In power-constrained regions like Singapore, these shifts are already visible. With land and energy limits forcing a pause on new data center builds, operators are now required to meet strict energy-efficiency standards, specifically a Power Usage Effectiveness (PUE) of 1.3 or lower, before receiving deployment approval.
Meanwhile, space-based data centers, once a sci-fi concept, are now in early development. Startups like Lonestar and Thales Alenia Space are exploring ways to harness the vacuum of space for natural cooling and uninterrupted solar power, bypassing terrestrial limitations entirely.
But not all innovation is limited to the physical layer. AI itself may offer part of the solution. Chipmakers like Nvidia and AMD are racing to increase performance per watt, while hyperscalers optimize model architectures and hardware scheduling to reduce energy overhead at scale.
Ultimately, the companies that will thrive in the AI decade aren’t just the ones with the smartest models; they’re the ones with the most resilient infrastructure strategies.
Final Thoughts: Intelligence Needs Infrastructure
AI is no longer just a software revolution.
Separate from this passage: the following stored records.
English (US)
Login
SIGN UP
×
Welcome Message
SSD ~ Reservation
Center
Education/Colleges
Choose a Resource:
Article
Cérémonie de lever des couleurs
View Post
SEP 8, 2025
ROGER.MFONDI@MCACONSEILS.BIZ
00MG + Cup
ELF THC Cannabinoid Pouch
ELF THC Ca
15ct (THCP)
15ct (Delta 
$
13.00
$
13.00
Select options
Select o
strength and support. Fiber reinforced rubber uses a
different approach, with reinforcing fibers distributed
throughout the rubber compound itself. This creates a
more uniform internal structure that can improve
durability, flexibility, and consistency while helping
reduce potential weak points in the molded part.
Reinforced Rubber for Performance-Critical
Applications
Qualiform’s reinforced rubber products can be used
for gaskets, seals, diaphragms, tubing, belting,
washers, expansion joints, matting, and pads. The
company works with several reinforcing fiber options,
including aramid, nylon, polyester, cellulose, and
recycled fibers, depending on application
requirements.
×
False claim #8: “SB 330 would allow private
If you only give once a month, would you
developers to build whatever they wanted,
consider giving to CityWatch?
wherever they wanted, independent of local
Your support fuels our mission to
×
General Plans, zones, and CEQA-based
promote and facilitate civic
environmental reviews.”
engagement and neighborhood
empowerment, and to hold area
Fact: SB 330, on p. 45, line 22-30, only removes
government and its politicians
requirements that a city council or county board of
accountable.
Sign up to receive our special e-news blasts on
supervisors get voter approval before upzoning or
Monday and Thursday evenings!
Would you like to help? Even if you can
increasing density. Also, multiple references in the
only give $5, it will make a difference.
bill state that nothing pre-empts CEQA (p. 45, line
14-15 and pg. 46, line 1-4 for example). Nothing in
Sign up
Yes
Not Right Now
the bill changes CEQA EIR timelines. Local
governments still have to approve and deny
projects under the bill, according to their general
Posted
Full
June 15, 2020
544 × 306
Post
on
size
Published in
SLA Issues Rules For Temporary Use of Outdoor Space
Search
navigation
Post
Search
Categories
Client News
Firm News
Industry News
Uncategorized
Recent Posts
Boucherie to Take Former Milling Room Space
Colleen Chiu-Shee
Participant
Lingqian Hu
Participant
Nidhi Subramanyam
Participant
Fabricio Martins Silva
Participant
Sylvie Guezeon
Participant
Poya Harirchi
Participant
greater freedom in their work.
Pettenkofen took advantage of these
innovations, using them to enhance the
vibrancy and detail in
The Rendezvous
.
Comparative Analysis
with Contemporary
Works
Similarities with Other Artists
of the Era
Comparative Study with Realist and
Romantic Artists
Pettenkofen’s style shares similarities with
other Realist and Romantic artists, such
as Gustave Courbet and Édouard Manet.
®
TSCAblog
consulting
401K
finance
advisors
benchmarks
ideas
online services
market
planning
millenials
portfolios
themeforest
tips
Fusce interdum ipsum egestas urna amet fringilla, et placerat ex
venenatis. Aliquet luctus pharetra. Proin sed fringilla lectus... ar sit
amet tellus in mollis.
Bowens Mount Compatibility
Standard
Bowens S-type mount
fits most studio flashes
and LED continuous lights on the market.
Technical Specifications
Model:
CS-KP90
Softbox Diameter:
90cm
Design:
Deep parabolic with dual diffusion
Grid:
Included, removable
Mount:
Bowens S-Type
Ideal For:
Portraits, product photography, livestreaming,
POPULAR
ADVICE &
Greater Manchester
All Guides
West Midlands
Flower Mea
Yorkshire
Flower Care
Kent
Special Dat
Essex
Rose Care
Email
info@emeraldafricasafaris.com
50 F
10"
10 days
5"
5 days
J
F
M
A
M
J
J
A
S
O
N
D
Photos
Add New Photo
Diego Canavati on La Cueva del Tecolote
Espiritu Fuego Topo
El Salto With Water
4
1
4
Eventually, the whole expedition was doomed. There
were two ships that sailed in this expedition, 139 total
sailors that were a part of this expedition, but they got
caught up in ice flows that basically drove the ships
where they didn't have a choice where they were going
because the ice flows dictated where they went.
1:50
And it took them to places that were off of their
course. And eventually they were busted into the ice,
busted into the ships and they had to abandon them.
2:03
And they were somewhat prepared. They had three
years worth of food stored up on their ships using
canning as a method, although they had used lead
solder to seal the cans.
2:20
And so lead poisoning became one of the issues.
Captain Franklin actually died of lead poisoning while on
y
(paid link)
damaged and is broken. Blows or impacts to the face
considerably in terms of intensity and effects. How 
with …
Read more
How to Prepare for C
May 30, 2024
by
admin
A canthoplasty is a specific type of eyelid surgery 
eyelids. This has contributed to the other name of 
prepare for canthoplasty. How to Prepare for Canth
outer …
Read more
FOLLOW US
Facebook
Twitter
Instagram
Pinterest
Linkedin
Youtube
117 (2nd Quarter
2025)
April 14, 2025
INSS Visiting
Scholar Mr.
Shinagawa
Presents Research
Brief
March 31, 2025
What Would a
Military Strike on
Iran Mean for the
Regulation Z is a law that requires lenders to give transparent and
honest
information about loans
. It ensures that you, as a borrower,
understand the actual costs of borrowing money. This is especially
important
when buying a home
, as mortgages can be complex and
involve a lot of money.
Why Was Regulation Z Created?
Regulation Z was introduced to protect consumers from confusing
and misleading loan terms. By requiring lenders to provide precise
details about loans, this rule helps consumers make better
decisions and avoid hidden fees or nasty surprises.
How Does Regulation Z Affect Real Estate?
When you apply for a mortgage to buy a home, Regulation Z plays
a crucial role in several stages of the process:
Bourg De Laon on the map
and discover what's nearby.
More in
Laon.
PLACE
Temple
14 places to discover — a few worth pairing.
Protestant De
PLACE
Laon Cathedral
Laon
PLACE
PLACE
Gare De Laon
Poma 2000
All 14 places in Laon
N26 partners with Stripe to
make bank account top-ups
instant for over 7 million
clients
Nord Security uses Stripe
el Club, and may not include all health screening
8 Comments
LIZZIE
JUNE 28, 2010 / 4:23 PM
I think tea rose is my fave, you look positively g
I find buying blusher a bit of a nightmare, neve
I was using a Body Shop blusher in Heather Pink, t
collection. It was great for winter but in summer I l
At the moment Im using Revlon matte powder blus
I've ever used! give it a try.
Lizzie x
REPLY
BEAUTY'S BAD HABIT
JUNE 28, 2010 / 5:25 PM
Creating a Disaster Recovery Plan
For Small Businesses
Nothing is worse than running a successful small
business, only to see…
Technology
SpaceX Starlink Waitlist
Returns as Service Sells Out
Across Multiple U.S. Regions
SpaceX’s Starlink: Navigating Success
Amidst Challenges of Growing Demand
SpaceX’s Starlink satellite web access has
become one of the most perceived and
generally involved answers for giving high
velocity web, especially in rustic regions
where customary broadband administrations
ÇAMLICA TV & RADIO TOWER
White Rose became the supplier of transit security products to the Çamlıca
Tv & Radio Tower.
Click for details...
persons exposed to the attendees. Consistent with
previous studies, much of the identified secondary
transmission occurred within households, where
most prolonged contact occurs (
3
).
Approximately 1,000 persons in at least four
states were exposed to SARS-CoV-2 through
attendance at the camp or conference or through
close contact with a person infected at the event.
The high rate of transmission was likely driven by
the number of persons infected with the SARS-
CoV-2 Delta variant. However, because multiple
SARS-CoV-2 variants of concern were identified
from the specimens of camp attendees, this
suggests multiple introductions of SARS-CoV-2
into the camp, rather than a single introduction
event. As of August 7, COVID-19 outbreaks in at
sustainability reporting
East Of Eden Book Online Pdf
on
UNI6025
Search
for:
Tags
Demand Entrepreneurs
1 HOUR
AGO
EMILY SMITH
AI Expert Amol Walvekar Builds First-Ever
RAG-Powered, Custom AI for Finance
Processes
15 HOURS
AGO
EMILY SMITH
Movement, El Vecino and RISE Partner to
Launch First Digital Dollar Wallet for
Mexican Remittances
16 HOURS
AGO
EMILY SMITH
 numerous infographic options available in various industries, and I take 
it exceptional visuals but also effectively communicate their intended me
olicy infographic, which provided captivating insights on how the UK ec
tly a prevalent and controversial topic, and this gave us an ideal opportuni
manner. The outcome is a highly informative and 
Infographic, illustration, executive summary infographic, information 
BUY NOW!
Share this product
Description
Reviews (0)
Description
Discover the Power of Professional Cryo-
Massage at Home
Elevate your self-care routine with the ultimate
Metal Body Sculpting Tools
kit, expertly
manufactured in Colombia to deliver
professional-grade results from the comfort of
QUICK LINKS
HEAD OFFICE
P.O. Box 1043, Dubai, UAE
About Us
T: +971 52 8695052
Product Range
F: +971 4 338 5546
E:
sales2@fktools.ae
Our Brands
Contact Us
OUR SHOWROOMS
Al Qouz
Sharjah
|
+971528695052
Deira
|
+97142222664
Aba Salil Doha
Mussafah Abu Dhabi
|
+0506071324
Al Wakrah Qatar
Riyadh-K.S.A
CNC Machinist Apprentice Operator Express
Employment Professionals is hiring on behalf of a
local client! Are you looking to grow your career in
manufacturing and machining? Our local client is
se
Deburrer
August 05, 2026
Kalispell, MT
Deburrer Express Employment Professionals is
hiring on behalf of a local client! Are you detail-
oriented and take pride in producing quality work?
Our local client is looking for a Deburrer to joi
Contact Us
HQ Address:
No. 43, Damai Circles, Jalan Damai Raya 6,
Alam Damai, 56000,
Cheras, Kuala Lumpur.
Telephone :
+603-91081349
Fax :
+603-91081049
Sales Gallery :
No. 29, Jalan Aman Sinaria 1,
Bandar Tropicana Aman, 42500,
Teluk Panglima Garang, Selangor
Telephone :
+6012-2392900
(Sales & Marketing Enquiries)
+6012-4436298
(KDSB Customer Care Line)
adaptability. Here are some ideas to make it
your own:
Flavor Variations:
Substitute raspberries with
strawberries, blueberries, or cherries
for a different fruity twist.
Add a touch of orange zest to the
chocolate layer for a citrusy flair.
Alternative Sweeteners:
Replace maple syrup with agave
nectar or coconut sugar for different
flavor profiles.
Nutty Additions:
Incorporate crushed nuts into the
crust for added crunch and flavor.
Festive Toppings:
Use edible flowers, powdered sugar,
It’s a physical transformation, one that’s pushing the boundaries of power, cooling, land use, and regulatory timelines across the globe.
The Deloitte forecast isn’t a distant warning; it’s a present-day wake-up call. A 30× increase in power demand by 2035 doesn’t just challenge utilities and cloud providers. It challenges every enterprise, every city, and every boardroom that’s investing in AI to drive growth, productivity, and competitive advantage.
If the next decade of intelligence is going to deliver on its promise, smarter algorithms or better chips won’t be enough.
We’ll need to build a physical world that can support them efficiently, reliably, and sustainably.
The question isn’t whether AI will scale.
It’s whether everything else can keep up.